The home in which Ashurst had been an honored guest, was in Dix Place, near Hollis Street, whither the3 Garrison family had removed in 1853 from Concord Street, on Boston Neck—their residence for a year after quitting Shawmut Avenue. In the heart of the city, and very4 accessible, it drew upon the anti-slavery leader and his wife a great deal of company, to entertain which was no small tax on their slender resources.5 Hitherto, Francis

1 Cf. Ms. Sept. 20, 1853, W. H. Ashurst, Jr., to W. L. G.
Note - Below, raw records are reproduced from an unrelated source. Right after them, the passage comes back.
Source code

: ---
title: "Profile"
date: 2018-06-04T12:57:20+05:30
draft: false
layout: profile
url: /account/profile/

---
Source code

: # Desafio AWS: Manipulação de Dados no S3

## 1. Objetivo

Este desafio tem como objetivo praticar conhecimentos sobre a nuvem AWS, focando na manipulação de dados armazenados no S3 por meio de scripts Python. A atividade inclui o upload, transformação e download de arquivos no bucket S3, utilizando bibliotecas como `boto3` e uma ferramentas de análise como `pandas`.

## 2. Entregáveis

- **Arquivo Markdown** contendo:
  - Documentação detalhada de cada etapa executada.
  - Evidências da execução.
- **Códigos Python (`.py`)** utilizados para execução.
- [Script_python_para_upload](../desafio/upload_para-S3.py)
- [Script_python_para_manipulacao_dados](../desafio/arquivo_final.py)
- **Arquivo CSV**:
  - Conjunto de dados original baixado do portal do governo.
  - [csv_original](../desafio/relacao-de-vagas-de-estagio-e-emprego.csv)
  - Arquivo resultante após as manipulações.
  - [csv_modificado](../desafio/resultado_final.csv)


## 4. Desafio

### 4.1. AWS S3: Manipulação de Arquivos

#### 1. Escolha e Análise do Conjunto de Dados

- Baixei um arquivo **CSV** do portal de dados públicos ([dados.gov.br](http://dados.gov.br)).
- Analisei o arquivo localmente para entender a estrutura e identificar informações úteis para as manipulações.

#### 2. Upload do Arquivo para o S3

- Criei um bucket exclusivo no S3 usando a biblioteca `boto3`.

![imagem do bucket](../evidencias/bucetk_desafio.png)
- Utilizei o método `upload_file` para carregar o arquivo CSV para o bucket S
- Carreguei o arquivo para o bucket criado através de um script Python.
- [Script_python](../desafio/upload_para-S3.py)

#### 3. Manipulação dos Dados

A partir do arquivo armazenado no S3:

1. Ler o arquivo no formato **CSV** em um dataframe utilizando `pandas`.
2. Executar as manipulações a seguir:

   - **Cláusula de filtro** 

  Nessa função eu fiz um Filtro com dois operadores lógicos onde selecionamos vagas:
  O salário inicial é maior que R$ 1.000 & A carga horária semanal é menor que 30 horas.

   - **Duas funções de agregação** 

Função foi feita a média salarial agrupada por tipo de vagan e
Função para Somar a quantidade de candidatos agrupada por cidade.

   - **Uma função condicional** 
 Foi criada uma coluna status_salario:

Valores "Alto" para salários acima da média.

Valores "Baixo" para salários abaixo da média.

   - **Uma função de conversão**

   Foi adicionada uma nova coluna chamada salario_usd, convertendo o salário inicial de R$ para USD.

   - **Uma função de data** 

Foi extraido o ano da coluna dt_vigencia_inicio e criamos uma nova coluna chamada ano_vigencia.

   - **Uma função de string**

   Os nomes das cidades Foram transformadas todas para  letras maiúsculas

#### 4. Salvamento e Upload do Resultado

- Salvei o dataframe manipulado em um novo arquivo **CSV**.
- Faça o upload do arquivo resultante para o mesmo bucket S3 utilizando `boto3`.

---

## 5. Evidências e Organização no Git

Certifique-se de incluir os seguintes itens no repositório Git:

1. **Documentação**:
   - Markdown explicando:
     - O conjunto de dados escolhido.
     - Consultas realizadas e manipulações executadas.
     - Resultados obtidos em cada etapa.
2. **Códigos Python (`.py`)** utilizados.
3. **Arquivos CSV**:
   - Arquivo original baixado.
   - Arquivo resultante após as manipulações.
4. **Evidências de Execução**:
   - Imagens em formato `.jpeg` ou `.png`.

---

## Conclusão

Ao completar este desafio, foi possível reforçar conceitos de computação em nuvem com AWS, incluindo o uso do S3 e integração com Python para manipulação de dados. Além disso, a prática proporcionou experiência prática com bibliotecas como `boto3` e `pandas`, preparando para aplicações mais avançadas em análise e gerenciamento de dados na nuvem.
2 Mr. Ashurst landed in America in July, 1853, and sailed for home on Sept. 7, in a very feeble state (Lib. 23: 118; Ms. Sept. 5, 1853, W. L. G. to his wife). An amusing adventure of his while in Boston is worth recording. Having occasion to inquire his way, he excused himself by explaining that he was an Englishman. ‘An Englishman, eh?’ was the response. ‘Well, we licked you in ‘76!’

3 No. 8, afterwards No. 14.

4 Ante, p. 262.

5 On June 26, 1855, C. F. Hovey begged Mrs. Garrison's acceptance of a barrel of flour. ‘I see you have a houseful of people. . . . Your husband's position brings him many guests and expenses which do not belong to him’ (Ms.).